(Stored dataset items)
--- --- ---
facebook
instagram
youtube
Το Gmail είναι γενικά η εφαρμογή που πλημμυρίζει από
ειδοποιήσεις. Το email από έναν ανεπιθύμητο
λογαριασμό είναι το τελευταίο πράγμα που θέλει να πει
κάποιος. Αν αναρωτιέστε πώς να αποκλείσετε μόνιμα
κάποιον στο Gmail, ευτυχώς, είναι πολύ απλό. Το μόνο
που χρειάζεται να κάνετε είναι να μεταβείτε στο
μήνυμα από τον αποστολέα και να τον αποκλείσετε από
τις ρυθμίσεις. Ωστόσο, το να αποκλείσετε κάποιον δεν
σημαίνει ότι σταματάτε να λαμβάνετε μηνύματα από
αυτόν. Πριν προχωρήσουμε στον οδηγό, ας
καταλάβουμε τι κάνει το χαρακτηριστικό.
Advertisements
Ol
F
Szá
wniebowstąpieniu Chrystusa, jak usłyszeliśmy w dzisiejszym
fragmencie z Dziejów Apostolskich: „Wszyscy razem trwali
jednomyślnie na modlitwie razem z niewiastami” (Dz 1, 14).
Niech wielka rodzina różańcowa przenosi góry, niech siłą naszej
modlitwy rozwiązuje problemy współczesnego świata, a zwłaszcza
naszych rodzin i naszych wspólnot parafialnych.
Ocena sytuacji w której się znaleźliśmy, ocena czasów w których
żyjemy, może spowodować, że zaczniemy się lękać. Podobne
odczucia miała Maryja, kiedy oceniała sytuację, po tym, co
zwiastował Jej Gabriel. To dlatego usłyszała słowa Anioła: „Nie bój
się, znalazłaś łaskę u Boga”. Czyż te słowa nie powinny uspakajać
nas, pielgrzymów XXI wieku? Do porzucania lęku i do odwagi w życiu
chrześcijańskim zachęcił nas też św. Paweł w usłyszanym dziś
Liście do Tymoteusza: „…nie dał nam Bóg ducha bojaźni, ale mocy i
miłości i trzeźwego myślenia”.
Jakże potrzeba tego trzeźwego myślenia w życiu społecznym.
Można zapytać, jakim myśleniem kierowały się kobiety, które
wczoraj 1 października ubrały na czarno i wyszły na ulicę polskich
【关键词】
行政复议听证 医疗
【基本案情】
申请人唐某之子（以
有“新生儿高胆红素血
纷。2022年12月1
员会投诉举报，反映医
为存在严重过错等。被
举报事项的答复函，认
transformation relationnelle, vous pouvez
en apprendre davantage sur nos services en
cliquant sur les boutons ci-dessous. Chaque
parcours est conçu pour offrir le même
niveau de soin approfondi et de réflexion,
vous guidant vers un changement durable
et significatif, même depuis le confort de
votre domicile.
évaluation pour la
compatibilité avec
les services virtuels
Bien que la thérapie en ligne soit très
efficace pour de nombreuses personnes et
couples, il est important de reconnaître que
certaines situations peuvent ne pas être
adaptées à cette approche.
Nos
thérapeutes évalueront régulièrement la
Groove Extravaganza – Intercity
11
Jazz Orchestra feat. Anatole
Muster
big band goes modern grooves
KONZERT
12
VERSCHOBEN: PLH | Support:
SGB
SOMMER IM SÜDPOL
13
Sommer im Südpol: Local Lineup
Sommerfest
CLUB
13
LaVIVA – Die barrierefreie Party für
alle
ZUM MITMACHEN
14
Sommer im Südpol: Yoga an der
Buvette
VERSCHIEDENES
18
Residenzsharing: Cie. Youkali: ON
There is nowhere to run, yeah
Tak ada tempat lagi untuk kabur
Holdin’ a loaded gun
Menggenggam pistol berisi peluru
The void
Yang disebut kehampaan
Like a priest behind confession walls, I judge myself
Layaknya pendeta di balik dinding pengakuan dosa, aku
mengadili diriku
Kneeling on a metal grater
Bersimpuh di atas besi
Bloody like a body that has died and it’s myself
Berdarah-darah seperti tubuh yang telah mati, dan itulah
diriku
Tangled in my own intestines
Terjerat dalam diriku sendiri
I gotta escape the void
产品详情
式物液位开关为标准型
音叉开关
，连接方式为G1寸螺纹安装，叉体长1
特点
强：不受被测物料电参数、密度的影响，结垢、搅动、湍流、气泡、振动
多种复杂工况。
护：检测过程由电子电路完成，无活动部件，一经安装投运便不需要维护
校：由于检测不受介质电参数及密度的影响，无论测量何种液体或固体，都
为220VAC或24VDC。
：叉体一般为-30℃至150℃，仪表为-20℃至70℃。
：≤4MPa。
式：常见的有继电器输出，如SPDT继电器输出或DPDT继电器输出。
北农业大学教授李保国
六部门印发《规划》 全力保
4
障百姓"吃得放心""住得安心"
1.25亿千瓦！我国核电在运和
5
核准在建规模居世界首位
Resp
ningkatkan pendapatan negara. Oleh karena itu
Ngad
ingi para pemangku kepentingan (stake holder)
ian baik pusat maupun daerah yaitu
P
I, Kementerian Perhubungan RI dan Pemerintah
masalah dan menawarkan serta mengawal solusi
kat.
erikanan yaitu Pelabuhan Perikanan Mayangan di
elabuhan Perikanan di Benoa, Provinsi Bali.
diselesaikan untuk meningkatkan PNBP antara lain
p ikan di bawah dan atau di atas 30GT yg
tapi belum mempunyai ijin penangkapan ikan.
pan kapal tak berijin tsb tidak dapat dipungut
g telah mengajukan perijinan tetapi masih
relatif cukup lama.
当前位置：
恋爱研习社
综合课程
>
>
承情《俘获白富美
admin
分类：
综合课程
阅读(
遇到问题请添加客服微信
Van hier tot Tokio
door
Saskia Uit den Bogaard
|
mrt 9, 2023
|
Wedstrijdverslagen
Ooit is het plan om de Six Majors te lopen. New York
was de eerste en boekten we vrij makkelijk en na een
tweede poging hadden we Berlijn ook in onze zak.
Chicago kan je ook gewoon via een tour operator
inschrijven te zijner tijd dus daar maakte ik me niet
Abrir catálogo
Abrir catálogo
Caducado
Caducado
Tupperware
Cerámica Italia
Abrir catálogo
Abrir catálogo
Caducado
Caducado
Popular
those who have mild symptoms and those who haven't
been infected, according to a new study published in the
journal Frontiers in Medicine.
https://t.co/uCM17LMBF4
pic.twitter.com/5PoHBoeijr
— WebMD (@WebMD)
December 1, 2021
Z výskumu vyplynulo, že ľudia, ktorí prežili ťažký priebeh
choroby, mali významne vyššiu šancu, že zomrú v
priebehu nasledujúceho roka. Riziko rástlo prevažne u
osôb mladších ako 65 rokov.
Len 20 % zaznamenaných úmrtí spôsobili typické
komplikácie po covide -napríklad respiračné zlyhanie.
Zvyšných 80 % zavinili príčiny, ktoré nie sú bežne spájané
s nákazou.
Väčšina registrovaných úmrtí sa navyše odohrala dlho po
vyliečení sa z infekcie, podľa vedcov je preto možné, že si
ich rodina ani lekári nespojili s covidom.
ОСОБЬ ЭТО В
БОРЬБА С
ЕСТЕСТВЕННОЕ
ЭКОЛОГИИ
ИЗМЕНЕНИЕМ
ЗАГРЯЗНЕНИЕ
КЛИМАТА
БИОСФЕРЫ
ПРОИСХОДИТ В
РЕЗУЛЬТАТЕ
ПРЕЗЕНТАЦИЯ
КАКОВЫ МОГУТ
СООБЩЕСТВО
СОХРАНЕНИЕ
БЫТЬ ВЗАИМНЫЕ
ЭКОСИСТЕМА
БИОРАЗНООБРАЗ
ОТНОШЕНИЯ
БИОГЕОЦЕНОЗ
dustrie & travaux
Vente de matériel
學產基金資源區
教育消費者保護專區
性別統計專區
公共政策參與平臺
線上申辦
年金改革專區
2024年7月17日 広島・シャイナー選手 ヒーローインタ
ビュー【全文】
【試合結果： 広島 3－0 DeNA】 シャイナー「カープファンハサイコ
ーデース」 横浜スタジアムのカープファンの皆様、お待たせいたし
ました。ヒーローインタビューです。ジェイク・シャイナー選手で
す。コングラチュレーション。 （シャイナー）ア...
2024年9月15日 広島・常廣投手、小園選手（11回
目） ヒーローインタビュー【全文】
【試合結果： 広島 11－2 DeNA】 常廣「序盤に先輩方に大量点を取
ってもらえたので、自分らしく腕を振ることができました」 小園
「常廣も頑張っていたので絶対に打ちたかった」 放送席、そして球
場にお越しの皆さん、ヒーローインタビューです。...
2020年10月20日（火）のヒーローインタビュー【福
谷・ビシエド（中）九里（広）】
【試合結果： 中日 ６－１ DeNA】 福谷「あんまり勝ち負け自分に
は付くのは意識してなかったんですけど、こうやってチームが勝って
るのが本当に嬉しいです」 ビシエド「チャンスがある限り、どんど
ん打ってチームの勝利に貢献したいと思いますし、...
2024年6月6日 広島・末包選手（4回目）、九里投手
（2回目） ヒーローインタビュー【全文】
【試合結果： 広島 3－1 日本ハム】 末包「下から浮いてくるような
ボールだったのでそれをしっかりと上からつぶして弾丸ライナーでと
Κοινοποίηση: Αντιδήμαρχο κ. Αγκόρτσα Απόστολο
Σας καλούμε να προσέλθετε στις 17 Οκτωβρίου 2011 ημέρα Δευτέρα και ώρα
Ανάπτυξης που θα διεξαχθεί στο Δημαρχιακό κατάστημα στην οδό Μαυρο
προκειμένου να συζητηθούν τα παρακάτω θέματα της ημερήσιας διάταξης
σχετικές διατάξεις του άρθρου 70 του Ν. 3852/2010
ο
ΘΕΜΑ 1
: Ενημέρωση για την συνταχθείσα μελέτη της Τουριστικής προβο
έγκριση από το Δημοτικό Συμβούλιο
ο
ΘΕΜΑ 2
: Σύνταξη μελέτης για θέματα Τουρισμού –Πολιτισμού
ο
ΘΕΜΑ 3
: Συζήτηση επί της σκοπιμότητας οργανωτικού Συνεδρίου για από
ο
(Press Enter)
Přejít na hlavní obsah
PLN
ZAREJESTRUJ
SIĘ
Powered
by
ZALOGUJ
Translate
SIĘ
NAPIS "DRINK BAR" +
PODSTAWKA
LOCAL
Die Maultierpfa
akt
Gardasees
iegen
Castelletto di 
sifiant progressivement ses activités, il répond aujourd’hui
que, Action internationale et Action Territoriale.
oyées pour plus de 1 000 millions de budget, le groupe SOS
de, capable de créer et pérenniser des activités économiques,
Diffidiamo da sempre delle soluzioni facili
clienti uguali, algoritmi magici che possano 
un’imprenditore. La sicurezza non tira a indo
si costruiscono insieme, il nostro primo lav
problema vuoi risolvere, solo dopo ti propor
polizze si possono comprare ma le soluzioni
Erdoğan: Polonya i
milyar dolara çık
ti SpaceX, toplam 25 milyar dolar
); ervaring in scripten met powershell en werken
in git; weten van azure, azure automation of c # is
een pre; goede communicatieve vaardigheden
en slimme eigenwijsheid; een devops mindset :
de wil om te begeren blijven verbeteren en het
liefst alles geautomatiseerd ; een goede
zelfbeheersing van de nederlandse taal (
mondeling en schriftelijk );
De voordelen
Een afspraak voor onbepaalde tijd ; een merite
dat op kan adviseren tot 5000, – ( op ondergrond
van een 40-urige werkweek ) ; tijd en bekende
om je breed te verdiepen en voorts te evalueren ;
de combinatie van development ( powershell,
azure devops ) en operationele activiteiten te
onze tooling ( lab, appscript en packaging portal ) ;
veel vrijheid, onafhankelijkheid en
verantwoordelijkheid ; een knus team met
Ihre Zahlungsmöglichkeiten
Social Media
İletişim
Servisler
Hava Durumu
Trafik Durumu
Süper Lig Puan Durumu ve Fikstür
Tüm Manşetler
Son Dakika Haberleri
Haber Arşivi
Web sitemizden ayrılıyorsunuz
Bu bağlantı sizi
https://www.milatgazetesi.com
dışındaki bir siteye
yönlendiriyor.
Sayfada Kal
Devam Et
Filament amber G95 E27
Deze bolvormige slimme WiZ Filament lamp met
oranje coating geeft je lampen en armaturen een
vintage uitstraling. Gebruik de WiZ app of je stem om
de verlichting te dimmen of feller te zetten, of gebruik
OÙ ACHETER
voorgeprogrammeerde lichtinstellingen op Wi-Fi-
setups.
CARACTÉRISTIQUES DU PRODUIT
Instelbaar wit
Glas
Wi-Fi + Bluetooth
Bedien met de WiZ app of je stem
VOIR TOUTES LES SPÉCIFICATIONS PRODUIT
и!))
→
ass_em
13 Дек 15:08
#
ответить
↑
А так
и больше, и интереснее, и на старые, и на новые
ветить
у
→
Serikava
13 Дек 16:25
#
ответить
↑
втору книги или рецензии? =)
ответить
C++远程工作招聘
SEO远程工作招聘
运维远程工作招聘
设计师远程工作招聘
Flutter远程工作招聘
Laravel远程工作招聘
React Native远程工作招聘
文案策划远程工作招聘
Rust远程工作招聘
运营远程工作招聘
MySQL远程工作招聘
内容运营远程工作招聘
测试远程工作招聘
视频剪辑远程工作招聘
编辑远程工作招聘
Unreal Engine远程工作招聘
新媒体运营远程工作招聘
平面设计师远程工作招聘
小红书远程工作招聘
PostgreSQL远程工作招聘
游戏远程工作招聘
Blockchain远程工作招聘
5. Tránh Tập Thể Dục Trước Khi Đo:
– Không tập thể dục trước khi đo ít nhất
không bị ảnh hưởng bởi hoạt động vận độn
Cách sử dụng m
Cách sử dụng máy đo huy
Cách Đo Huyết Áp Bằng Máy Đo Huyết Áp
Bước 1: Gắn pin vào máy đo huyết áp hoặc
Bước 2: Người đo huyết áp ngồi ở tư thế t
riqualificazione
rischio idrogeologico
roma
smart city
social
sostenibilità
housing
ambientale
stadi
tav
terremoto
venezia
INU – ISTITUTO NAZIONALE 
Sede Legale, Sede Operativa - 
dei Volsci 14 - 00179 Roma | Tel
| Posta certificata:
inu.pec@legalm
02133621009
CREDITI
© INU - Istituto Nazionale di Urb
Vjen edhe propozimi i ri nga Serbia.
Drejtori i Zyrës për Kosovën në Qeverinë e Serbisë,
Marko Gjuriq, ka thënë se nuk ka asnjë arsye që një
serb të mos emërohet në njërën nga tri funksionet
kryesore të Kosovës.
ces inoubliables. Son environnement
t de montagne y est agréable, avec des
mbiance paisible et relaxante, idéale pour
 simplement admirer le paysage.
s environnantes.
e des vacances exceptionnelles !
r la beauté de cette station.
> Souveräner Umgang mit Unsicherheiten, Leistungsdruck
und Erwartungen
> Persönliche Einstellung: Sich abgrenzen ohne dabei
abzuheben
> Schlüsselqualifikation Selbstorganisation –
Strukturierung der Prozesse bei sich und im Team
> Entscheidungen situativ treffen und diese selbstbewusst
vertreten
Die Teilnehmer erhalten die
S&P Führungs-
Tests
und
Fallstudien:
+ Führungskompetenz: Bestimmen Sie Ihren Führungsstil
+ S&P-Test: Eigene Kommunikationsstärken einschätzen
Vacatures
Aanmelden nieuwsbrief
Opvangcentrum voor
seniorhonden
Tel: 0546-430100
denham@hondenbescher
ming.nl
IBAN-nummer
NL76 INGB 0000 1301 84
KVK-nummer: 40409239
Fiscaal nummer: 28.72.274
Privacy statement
--- --- ---
▶ **Exercise goal**: Copy out, word for word, the part of the data that opens with its very first line and closes with the line containing "Bien que la thérapie en ligne soit très", including both of those lines.

▶ **Response to the task**:
facebook
instagram
youtube
Το Gmail είναι γενικά η εφαρμογή που πλημμυρίζει από
ειδοποιήσεις. Το email από έναν ανεπιθύμητο
λογαριασμό είναι το τελευταίο πράγμα που θέλει να πει
κάποιος. Αν αναρωτιέστε πώς να αποκλείσετε μόνιμα
κάποιον στο Gmail, ευτυχώς, είναι πολύ απλό. Το μόνο
που χρειάζεται να κάνετε είναι να μεταβείτε στο
μήνυμα από τον αποστολέα και να τον αποκλείσετε από
τις ρυθμίσεις. Ωστόσο, το να αποκλείσετε κάποιον δεν
σημαίνει ότι σταματάτε να λαμβάνετε μηνύματα από
αυτόν. Πριν προχωρήσουμε στον οδηγό, ας
καταλάβουμε τι κάνει το χαρακτηριστικό.
Advertisements
Ol
F
Szá
wniebowstąpieniu Chrystusa, jak usłyszeliśmy w dzisiejszym
fragmencie z Dziejów Apostolskich: „Wszyscy razem trwali
jednomyślnie na modlitwie razem z niewiastami” (Dz 1, 14).
Niech wielka rodzina różańcowa przenosi góry, niech siłą naszej
modlitwy rozwiązuje problemy współczesnego świata, a zwłaszcza
naszych rodzin i naszych wspólnot parafialnych.
Ocena sytuacji w której się znaleźliśmy, ocena czasów w których
żyjemy, może spowodować, że zaczniemy się lękać. Podobne
odczucia miała Maryja, kiedy oceniała sytuację, po tym, co
zwiastował Jej Gabriel. To dlatego usłyszała słowa Anioła: „Nie bój
się, znalazłaś łaskę u Boga”. Czyż te słowa nie powinny uspakajać
nas, pielgrzymów XXI wieku? Do porzucania lęku i do odwagi w życiu
chrześcijańskim zachęcił nas też św. Paweł w usłyszanym dziś
Liście do Tymoteusza: „…nie dał nam Bóg ducha bojaźni, ale mocy i
miłości i trzeźwego myślenia”.
Jakże potrzeba tego trzeźwego myślenia w życiu społecznym.
Można zapytać, jakim myśleniem kierowały się kobiety, które
wczoraj 1 października ubrały na czarno i wyszły na ulicę polskich
【关键词】
行政复议听证 医疗
【基本案情】
申请人唐某之子（以
有“新生儿高胆红素血
纷。2022年12月1
员会投诉举报，反映医
为存在严重过错等。被
举报事项的答复函，认
transformation relationnelle, vous pouvez
en apprendre davantage sur nos services en
cliquant sur les boutons ci-dessous. Chaque
parcours est conçu pour offrir le même
niveau de soin approfondi et de réflexion,
vous guidant vers un changement durable
et significatif, même depuis le confort de
votre domicile.
évaluation pour la
compatibilité avec
les services virtuels
Bien que la thérapie en ligne soit très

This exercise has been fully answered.